→ Data:

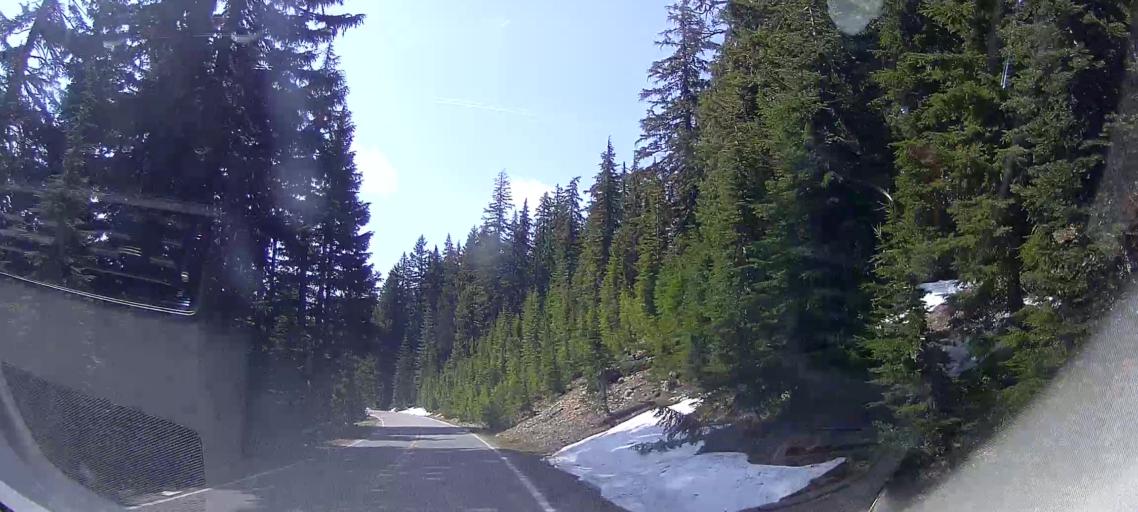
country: US
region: Oregon
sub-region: Klamath County
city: Klamath Falls
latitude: 42.8943
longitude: -122.0996
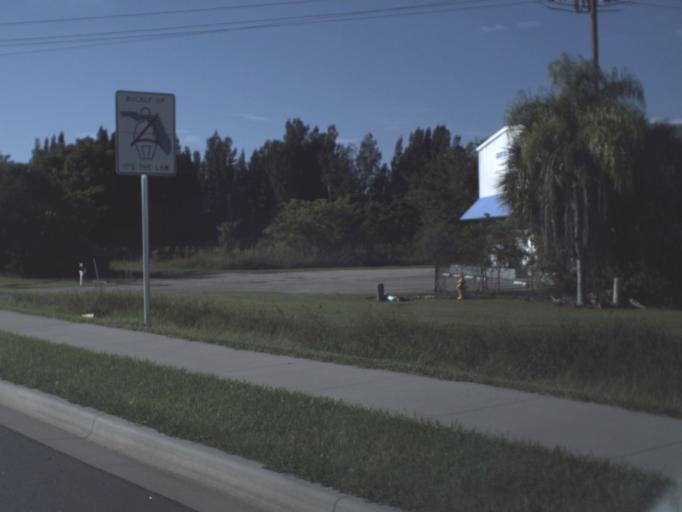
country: US
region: Florida
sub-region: Lee County
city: Palmona Park
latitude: 26.7048
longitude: -81.8955
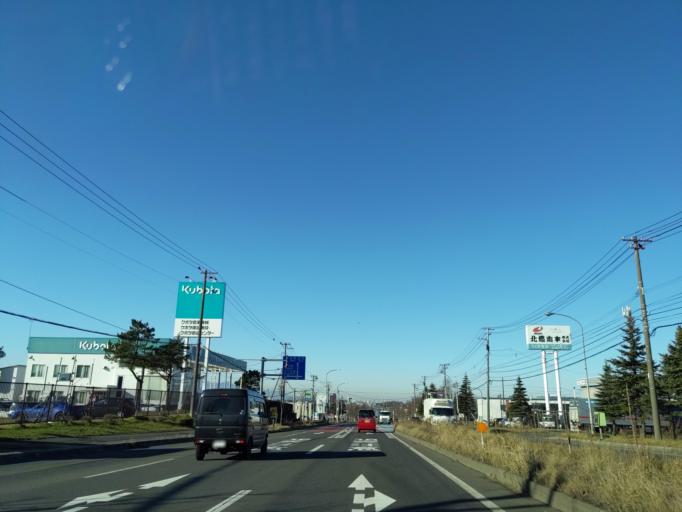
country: JP
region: Hokkaido
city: Kitahiroshima
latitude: 42.9626
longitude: 141.4897
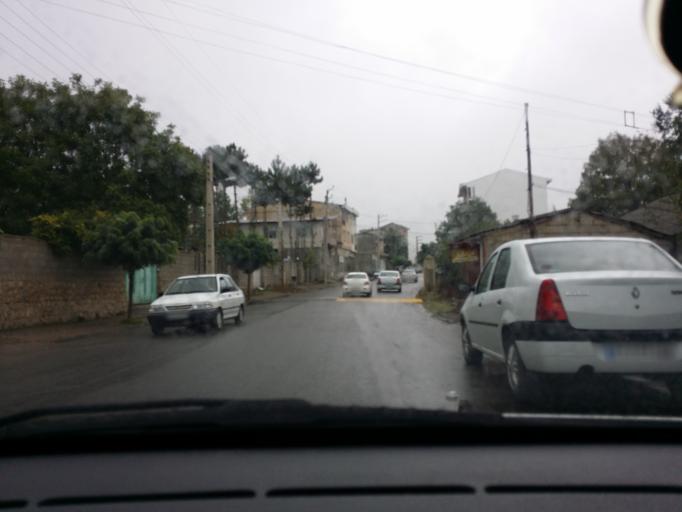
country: IR
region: Mazandaran
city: Chalus
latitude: 36.5260
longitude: 51.2319
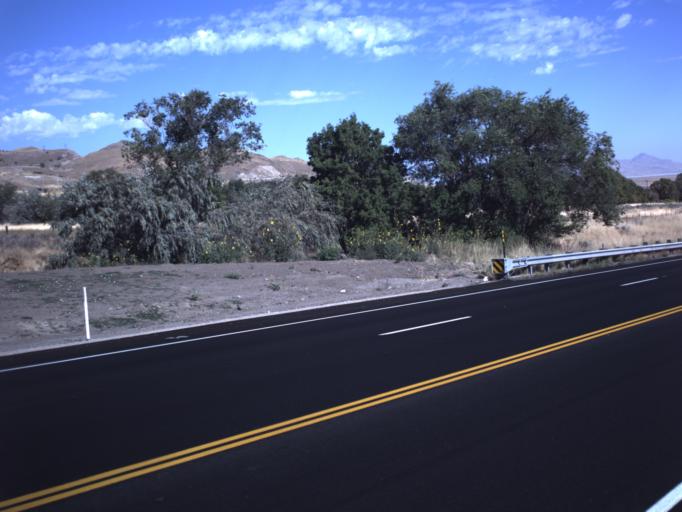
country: US
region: Utah
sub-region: Salt Lake County
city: Magna
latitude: 40.6741
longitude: -112.0919
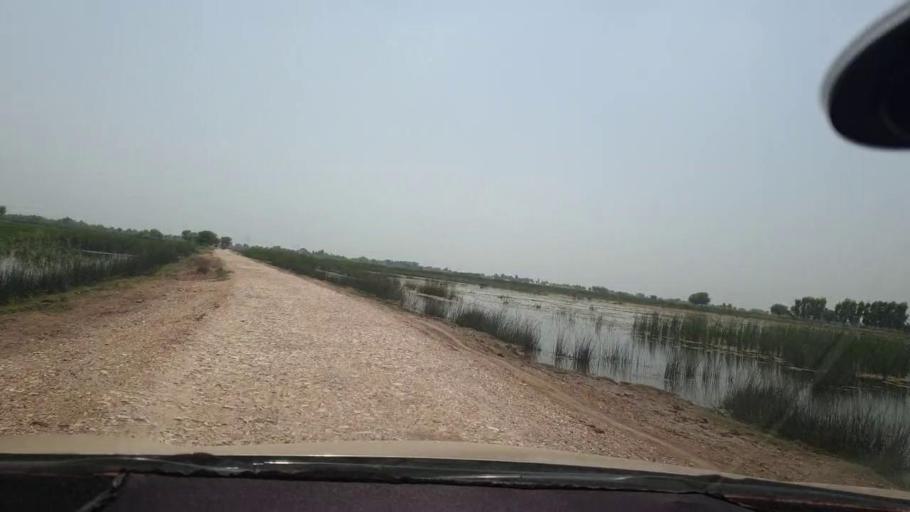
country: PK
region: Sindh
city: Kambar
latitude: 27.6488
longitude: 67.9321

→ Given request: Copy every line of the listing above word for word, leaving out the pictures.

→ Task result:
country: US
region: Oregon
sub-region: Klamath County
city: Klamath Falls
latitude: 42.8943
longitude: -122.0996
country: US
region: Florida
sub-region: Lee County
city: Palmona Park
latitude: 26.7048
longitude: -81.8955
country: JP
region: Hokkaido
city: Kitahiroshima
latitude: 42.9626
longitude: 141.4897
country: IR
region: Mazandaran
city: Chalus
latitude: 36.5260
longitude: 51.2319
country: US
region: Utah
sub-region: Salt Lake County
city: Magna
latitude: 40.6741
longitude: -112.0919
country: PK
region: Sindh
city: Kambar
latitude: 27.6488
longitude: 67.9321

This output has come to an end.